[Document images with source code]
----

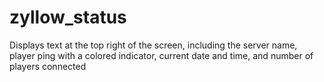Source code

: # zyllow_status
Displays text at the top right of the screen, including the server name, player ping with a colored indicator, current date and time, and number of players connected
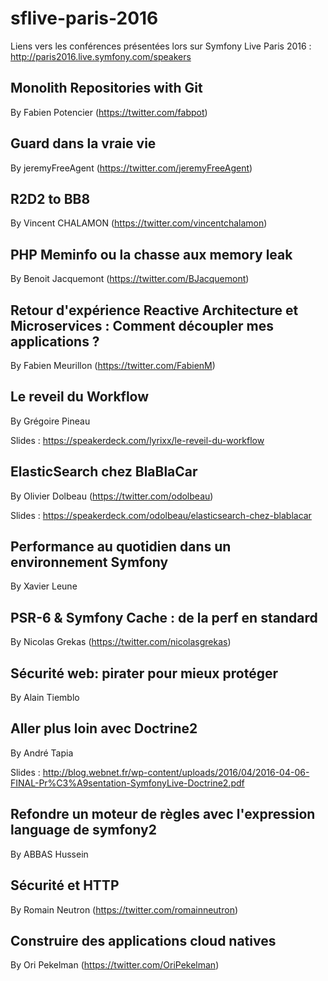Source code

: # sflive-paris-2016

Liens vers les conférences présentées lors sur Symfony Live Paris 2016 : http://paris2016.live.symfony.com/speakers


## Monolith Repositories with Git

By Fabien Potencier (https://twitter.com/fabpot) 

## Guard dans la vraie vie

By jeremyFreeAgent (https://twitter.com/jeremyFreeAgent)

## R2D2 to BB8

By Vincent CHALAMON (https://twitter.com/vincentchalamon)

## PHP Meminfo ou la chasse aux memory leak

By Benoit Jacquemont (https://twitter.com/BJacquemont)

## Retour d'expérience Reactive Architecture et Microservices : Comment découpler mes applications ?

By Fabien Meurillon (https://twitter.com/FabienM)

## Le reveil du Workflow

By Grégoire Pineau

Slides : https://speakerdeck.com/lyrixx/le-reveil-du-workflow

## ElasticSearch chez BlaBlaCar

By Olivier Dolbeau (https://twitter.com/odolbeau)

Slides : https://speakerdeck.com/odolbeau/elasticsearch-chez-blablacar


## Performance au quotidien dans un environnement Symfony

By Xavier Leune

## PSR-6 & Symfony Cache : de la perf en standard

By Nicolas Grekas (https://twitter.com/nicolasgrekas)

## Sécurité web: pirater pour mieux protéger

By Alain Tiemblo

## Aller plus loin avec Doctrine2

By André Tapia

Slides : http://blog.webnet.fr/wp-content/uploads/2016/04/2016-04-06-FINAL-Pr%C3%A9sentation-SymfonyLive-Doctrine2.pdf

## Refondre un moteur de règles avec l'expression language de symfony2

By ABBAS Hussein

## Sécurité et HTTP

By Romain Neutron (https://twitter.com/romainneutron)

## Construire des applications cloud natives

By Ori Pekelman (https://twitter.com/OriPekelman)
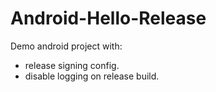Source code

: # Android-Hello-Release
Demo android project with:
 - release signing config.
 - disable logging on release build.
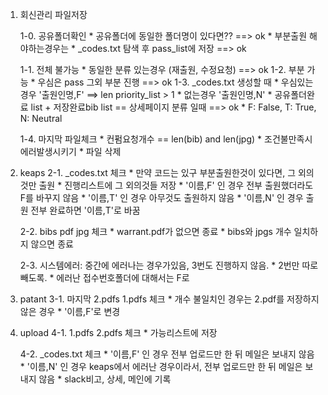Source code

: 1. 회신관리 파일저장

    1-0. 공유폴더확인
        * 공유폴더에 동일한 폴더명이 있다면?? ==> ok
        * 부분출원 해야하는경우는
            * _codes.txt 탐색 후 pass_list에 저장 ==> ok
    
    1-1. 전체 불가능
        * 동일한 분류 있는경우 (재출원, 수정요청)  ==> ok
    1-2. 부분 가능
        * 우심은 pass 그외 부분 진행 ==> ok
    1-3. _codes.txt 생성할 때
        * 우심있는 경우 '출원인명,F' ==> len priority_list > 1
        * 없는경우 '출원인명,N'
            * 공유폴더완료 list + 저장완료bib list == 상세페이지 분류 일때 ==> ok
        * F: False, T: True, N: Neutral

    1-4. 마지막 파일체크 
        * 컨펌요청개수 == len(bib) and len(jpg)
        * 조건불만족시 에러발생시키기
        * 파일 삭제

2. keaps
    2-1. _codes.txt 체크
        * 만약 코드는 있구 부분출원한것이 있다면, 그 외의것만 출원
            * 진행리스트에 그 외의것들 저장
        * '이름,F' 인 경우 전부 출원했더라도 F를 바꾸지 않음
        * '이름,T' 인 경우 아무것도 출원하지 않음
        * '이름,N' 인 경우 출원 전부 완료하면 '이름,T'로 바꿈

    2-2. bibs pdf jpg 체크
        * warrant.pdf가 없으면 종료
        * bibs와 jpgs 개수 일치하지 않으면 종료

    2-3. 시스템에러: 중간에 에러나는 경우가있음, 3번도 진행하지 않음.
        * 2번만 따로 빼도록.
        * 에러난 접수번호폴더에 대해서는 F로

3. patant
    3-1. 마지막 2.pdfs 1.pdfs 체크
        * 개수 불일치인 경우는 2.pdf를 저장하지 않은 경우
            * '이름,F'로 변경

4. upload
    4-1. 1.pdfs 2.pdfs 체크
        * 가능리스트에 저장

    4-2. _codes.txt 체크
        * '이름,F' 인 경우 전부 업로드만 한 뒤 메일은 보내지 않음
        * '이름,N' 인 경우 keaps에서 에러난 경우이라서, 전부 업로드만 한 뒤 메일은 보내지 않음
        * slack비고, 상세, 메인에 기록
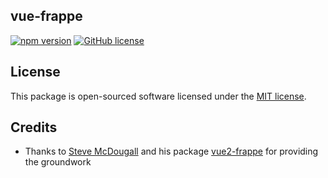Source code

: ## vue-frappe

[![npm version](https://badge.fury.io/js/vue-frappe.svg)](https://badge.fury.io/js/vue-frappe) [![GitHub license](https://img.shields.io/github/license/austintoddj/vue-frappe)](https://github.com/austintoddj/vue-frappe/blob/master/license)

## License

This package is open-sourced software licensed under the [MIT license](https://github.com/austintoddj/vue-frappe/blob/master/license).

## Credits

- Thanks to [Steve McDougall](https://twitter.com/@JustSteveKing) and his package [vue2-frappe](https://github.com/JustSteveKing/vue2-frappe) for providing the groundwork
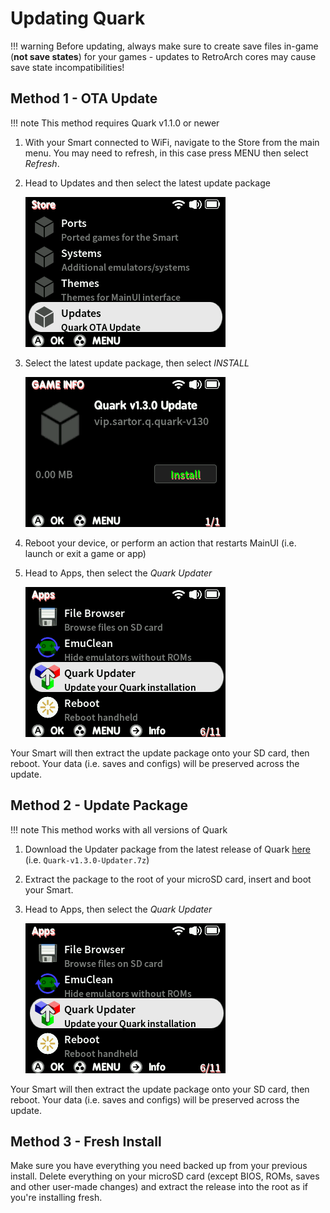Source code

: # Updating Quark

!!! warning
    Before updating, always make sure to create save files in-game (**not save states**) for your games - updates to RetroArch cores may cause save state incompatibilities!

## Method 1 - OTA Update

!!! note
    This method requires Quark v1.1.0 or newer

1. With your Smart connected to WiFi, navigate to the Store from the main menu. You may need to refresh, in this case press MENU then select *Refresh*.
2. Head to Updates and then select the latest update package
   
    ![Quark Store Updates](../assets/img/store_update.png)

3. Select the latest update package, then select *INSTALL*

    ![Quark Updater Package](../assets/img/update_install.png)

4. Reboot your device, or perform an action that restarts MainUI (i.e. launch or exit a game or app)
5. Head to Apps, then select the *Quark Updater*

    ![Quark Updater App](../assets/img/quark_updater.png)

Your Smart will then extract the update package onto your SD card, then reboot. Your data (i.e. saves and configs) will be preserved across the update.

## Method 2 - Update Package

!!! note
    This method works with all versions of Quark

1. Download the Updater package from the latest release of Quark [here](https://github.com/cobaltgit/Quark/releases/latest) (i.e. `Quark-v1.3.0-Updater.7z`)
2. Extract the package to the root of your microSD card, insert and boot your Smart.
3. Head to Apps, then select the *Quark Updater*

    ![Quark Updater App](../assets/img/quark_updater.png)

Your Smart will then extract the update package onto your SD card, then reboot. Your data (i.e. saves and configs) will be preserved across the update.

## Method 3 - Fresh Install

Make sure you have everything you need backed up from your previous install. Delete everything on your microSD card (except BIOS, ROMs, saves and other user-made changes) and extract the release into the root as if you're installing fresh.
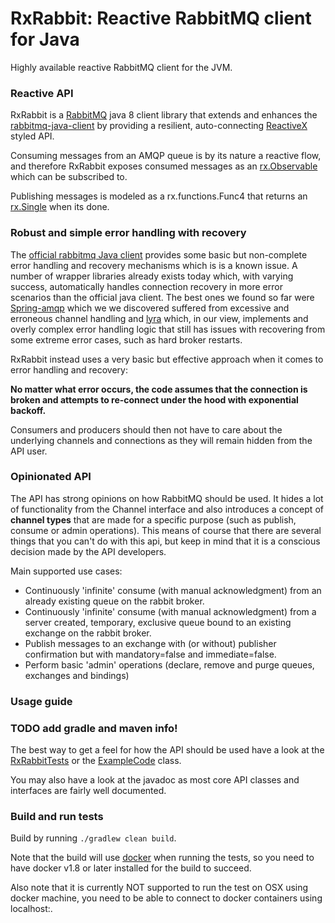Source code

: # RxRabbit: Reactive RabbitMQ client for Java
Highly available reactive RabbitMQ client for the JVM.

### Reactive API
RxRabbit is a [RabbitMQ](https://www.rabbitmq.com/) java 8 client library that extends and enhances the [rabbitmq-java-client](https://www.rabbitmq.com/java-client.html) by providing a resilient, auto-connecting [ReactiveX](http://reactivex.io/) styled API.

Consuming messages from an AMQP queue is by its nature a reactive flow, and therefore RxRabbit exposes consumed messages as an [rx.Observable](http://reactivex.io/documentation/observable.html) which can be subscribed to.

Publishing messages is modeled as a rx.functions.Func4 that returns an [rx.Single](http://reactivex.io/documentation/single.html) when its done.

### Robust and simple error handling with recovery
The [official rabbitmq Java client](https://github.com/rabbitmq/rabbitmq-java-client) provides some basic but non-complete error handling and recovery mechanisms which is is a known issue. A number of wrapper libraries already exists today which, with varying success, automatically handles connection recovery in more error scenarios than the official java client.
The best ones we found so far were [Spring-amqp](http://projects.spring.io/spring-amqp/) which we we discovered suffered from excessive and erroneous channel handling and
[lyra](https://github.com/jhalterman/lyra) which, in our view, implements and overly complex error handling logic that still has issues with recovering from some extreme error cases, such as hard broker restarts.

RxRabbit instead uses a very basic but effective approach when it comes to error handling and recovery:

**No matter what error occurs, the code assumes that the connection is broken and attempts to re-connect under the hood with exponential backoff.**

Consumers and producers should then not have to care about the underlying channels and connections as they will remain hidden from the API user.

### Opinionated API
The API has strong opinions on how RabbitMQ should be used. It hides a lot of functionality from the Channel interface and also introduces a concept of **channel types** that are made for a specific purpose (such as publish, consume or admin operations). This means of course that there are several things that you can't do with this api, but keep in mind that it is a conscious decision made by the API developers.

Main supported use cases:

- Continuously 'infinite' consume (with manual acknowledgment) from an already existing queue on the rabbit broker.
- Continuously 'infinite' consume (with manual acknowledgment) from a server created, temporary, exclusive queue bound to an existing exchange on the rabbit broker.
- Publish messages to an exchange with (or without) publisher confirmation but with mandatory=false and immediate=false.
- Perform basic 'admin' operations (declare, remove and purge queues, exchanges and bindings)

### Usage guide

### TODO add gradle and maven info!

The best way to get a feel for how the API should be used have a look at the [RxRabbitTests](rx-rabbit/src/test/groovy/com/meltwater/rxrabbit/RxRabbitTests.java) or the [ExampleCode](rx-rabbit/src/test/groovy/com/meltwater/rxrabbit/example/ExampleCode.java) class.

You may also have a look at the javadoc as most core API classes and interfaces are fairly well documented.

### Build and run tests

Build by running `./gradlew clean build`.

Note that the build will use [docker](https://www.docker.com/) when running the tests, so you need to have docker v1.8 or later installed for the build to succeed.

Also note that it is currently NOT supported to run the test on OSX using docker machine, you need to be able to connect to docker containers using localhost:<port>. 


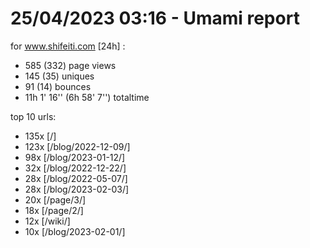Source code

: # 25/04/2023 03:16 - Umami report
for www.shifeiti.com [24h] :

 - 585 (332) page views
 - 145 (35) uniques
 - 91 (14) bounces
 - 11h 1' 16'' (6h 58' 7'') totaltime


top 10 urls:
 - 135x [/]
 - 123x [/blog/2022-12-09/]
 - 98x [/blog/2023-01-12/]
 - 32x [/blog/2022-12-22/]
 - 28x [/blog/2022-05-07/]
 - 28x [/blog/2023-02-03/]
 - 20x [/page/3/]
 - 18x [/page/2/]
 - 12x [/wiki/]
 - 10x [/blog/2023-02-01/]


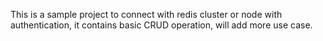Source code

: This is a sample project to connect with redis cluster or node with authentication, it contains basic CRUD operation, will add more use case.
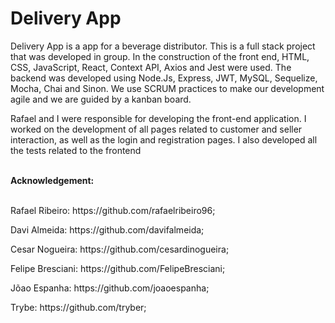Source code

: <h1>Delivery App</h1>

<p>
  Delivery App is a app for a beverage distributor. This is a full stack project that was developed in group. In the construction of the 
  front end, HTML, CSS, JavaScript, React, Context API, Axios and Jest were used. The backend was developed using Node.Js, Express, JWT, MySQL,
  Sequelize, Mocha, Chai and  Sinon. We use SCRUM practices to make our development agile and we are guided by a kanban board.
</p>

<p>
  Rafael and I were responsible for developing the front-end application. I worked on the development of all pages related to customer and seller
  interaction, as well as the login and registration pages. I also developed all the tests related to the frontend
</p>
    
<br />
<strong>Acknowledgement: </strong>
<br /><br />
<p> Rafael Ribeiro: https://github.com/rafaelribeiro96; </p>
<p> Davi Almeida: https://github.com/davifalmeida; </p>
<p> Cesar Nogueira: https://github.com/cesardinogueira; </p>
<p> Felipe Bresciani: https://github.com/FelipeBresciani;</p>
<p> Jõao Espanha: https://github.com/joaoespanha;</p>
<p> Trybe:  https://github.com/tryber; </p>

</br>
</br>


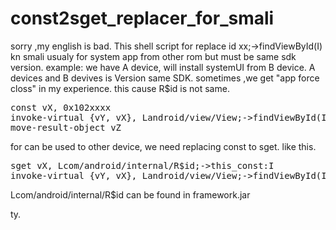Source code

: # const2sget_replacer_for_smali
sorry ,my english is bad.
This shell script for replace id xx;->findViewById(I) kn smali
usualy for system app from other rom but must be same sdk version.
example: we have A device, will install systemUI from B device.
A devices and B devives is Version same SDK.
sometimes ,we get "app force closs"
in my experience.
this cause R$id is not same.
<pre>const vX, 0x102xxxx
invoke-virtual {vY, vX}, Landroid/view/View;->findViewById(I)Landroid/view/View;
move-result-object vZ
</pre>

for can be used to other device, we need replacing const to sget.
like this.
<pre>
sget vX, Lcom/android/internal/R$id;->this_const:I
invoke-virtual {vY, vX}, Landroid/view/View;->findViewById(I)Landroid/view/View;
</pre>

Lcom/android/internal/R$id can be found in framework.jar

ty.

----

Your goal:
Using the data above, retype exactly and only the lines from the one containing "By Fabien Potencier" up to and including the one containing "priority_list > 1", with no pictures carried over.

Output for this exercise:
By Fabien Potencier (https://twitter.com/fabpot) 

## Guard dans la vraie vie

By jeremyFreeAgent (https://twitter.com/jeremyFreeAgent)

## R2D2 to BB8

By Vincent CHALAMON (https://twitter.com/vincentchalamon)

## PHP Meminfo ou la chasse aux memory leak

By Benoit Jacquemont (https://twitter.com/BJacquemont)

## Retour d'expérience Reactive Architecture et Microservices : Comment découpler mes applications ?

By Fabien Meurillon (https://twitter.com/FabienM)

## Le reveil du Workflow

By Grégoire Pineau

Slides : https://speakerdeck.com/lyrixx/le-reveil-du-workflow

## ElasticSearch chez BlaBlaCar

By Olivier Dolbeau (https://twitter.com/odolbeau)

Slides : https://speakerdeck.com/odolbeau/elasticsearch-chez-blablacar


## Performance au quotidien dans un environnement Symfony

By Xavier Leune

## PSR-6 & Symfony Cache : de la perf en standard

By Nicolas Grekas (https://twitter.com/nicolasgrekas)

## Sécurité web: pirater pour mieux protéger

By Alain Tiemblo

## Aller plus loin avec Doctrine2

By André Tapia

Slides : http://blog.webnet.fr/wp-content/uploads/2016/04/2016-04-06-FINAL-Pr%C3%A9sentation-SymfonyLive-Doctrine2.pdf

## Refondre un moteur de règles avec l'expression language de symfony2

By ABBAS Hussein

## Sécurité et HTTP

By Romain Neutron (https://twitter.com/romainneutron)

## Construire des applications cloud natives

By Ori Pekelman (https://twitter.com/OriPekelman)
Source code

: # Android-Hello-Release
Demo android project with:
 - release signing config.
 - disable logging on release build.
Source code

: 1. 회신관리 파일저장

    1-0. 공유폴더확인
        * 공유폴더에 동일한 폴더명이 있다면?? ==> ok
        * 부분출원 해야하는경우는
            * _codes.txt 탐색 후 pass_list에 저장 ==> ok
    
    1-1. 전체 불가능
        * 동일한 분류 있는경우 (재출원, 수정요청)  ==> ok
    1-2. 부분 가능
        * 우심은 pass 그외 부분 진행 ==> ok
    1-3. _codes.txt 생성할 때
        * 우심있는 경우 '출원인명,F' ==> len priority_list > 1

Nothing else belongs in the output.